[[ DATASET ENTRIES, beginning ]]

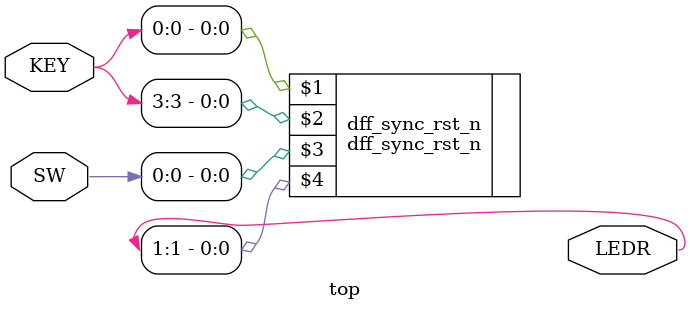
<source format=v>
module top (SW, KEY, LEDR);

    input wire [9:0] SW;        // DE-series switches
    input wire [3:0] KEY;       // DE-series pushbuttons

    output wire [9:0] LEDR;     // DE-series LEDs   

    dff_sync_rst_n dff_sync_rst_n (KEY[0], KEY[3], SW[0], LEDR[1]);
 
endmodule


</source>
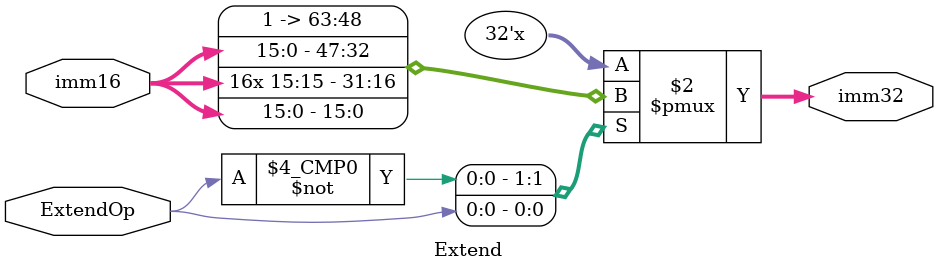
<source format=v>
`timescale 1ns / 1ps

module Extend(
	input [15:0] imm16,
	input ExtendOp,
	output reg [31:0] imm32
	);

always @(*) begin
	case(ExtendOp)
		1'b0: imm32 = {16'hffff, imm16};
		1'b1: imm32 = {{16{imm16[15]}}, imm16};
	endcase
end
endmodule
</source>
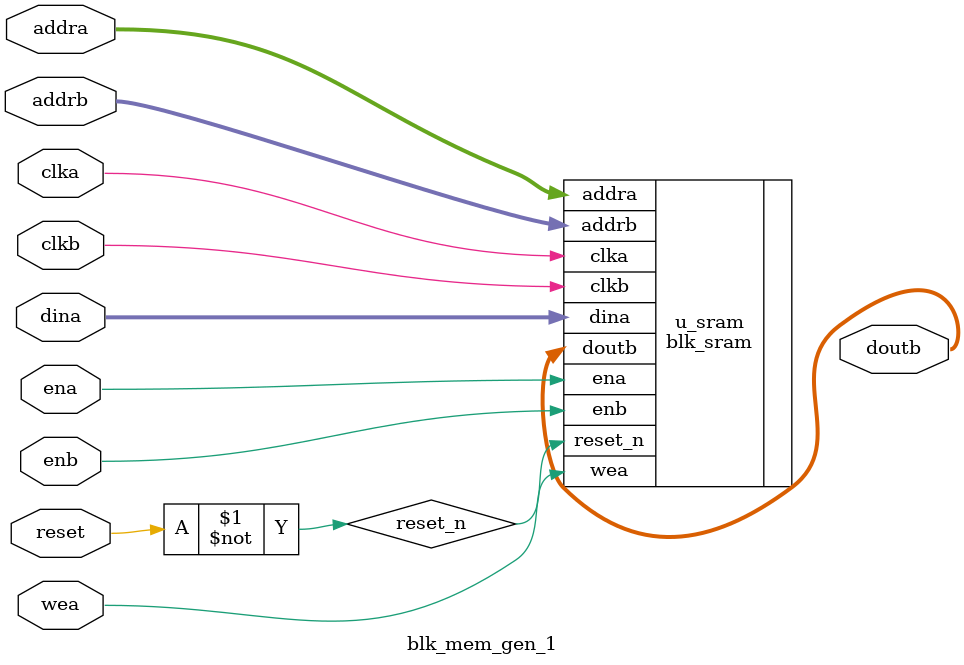
<source format=v>
module blk_mem_gen_1 #(
    parameter ADDR_WIDTH = 11,
    parameter DATA_WIDTH = 256
)(
    input  wire                     clka,
    input  wire                     reset,
    input  wire                     ena,
    input  wire                     wea,
    input  wire [ADDR_WIDTH-1:0]    addra,
    input  wire [DATA_WIDTH-1:0]    dina,

    input  wire                     clkb,
    input  wire                     enb,
    input  wire [ADDR_WIDTH-1:0]    addrb,
    output wire [DATA_WIDTH-1:0]    doutb
);

    // Active-low reset for SRAM (memory NOT cleared)
    wire reset_n = ~reset;

    // ====================================================
    // WEIGHT SRAM WITH BINARY PRELOAD
    // ====================================================
    blk_sram #(
        .ADDR_WIDTH(ADDR_WIDTH),
        .DATA_WIDTH(DATA_WIDTH),
        .INIT_FILE("weights.txt")   // <-- BINARY INIT FILE
    ) u_sram (
        .clka   (clka),
        .reset_n(reset_n),   // reset does NOT wipe memory
        .ena    (ena),
        .wea    (wea),
        .addra  (addra),
        .dina   (dina),

        .clkb   (clkb),
        .enb    (enb),
        .addrb  (addrb),
        .doutb  (doutb)
    );

endmodule


</source>
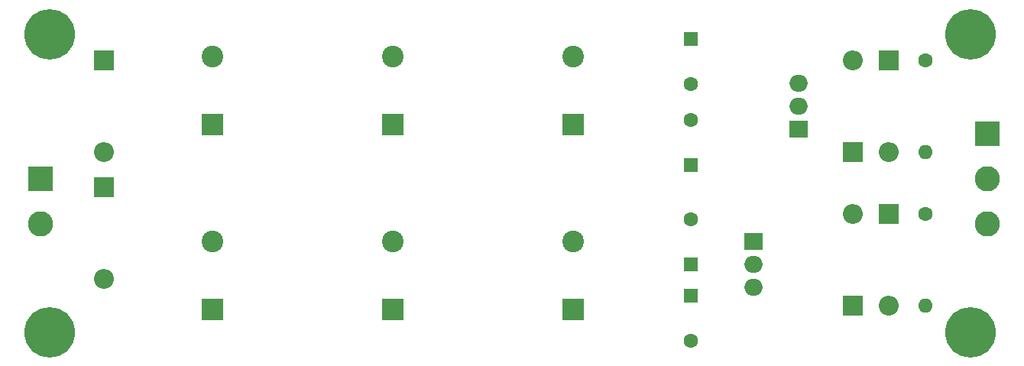
<source format=gbr>
%TF.GenerationSoftware,KiCad,Pcbnew,8.0.7*%
%TF.CreationDate,2025-01-29T21:02:38+10:00*%
%TF.ProjectId,MFOS_Power_Supply_PCB,4d464f53-5f50-46f7-9765-725f53757070,rev?*%
%TF.SameCoordinates,Original*%
%TF.FileFunction,Soldermask,Bot*%
%TF.FilePolarity,Negative*%
%FSLAX46Y46*%
G04 Gerber Fmt 4.6, Leading zero omitted, Abs format (unit mm)*
G04 Created by KiCad (PCBNEW 8.0.7) date 2025-01-29 21:02:38*
%MOMM*%
%LPD*%
G01*
G04 APERTURE LIST*
%ADD10C,3.600000*%
%ADD11C,5.600000*%
%ADD12R,2.400000X2.400000*%
%ADD13C,2.400000*%
%ADD14R,1.600000X1.600000*%
%ADD15C,1.600000*%
%ADD16O,1.600000X1.600000*%
%ADD17R,2.200000X2.200000*%
%ADD18O,2.200000X2.200000*%
%ADD19R,2.800000X2.800000*%
%ADD20C,2.800000*%
%ADD21R,2.000000X1.905000*%
%ADD22O,2.000000X1.905000*%
G04 APERTURE END LIST*
D10*
%TO.C,M4*%
X195000000Y-109000000D03*
D11*
X195000000Y-109000000D03*
%TD*%
D12*
%TO.C,C8*%
X151000000Y-106500000D03*
D13*
X151000000Y-99000000D03*
%TD*%
D14*
%TO.C,C7*%
X164000000Y-76500000D03*
D15*
X164000000Y-81500000D03*
%TD*%
%TO.C,R2*%
X190000000Y-95920000D03*
D16*
X190000000Y-106080000D03*
%TD*%
D12*
%TO.C,C6*%
X131000000Y-106500000D03*
D13*
X131000000Y-99000000D03*
%TD*%
D17*
%TO.C,D2*%
X99000000Y-78920000D03*
D18*
X99000000Y-89080000D03*
%TD*%
D17*
%TO.C,D3*%
X186000000Y-78920000D03*
D18*
X186000000Y-89080000D03*
%TD*%
D12*
%TO.C,C4*%
X111000000Y-106500000D03*
D13*
X111000000Y-99000000D03*
%TD*%
D14*
%TO.C,C5*%
X164000000Y-90500000D03*
D15*
X164000000Y-85500000D03*
%TD*%
D12*
%TO.C,C1*%
X111000000Y-86000000D03*
D13*
X111000000Y-78500000D03*
%TD*%
D15*
%TO.C,R1*%
X190000000Y-78920000D03*
D16*
X190000000Y-89080000D03*
%TD*%
D19*
%TO.C,J1*%
X92000000Y-92000000D03*
D20*
X92000000Y-97000000D03*
%TD*%
D21*
%TO.C,U1*%
X176000000Y-86540000D03*
D22*
X176000000Y-84000000D03*
X176000000Y-81460000D03*
%TD*%
D12*
%TO.C,C2*%
X131000000Y-86000000D03*
D13*
X131000000Y-78500000D03*
%TD*%
D10*
%TO.C,M3*%
X195000000Y-76000000D03*
D11*
X195000000Y-76000000D03*
%TD*%
D10*
%TO.C,M1*%
X93000000Y-76000000D03*
D11*
X93000000Y-76000000D03*
%TD*%
D17*
%TO.C,D4*%
X182000000Y-89080000D03*
D18*
X182000000Y-78920000D03*
%TD*%
D17*
%TO.C,D6*%
X182000000Y-106080000D03*
D18*
X182000000Y-95920000D03*
%TD*%
D17*
%TO.C,D5*%
X186000000Y-95920000D03*
D18*
X186000000Y-106080000D03*
%TD*%
D21*
%TO.C,U2*%
X171000000Y-99000000D03*
D22*
X171000000Y-101540000D03*
X171000000Y-104080000D03*
%TD*%
D17*
%TO.C,D1*%
X99000000Y-92920000D03*
D18*
X99000000Y-103080000D03*
%TD*%
D10*
%TO.C,M2*%
X93000000Y-109000000D03*
D11*
X93000000Y-109000000D03*
%TD*%
D19*
%TO.C,J2*%
X196905000Y-87000000D03*
D20*
X196905000Y-92000000D03*
X196905000Y-97000000D03*
%TD*%
D14*
%TO.C,C10*%
X164000000Y-101500000D03*
D15*
X164000000Y-96500000D03*
%TD*%
D14*
%TO.C,C9*%
X164000000Y-105000000D03*
D15*
X164000000Y-110000000D03*
%TD*%
D12*
%TO.C,C3*%
X151000000Y-86000000D03*
D13*
X151000000Y-78500000D03*
%TD*%
M02*

</source>
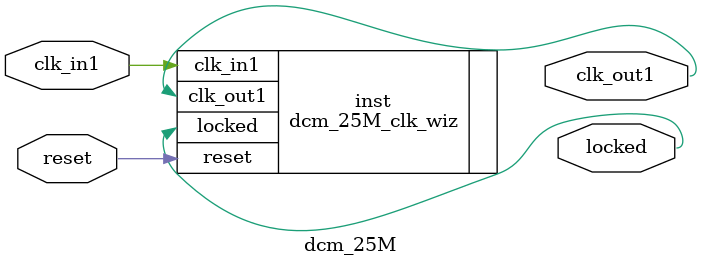
<source format=v>


`timescale 1ps/1ps

(* CORE_GENERATION_INFO = "dcm_25M,clk_wiz_v6_0_2_0_0,{component_name=dcm_25M,use_phase_alignment=true,use_min_o_jitter=false,use_max_i_jitter=false,use_dyn_phase_shift=false,use_inclk_switchover=false,use_dyn_reconfig=false,enable_axi=0,feedback_source=FDBK_AUTO,PRIMITIVE=MMCM,num_out_clk=1,clkin1_period=10.000,clkin2_period=10.000,use_power_down=false,use_reset=true,use_locked=true,use_inclk_stopped=false,feedback_type=SINGLE,CLOCK_MGR_TYPE=NA,manual_override=false}" *)

module dcm_25M 
 (
  // Clock out ports
  output        clk_out1,
  // Status and control signals
  input         reset,
  output        locked,
 // Clock in ports
  input         clk_in1
 );

  dcm_25M_clk_wiz inst
  (
  // Clock out ports  
  .clk_out1(clk_out1),
  // Status and control signals               
  .reset(reset), 
  .locked(locked),
 // Clock in ports
  .clk_in1(clk_in1)
  );

endmodule

</source>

[[ DATASET ENTRIES, end ]]

▸ **PROBLEM**: Where the word "addra" appears in a line of the entries, copy that line.

▸ **RESPONSE FOR THIS EXERCISE**:
    input  wire [ADDR_WIDTH-1:0]    addra,
        .addra  (addra),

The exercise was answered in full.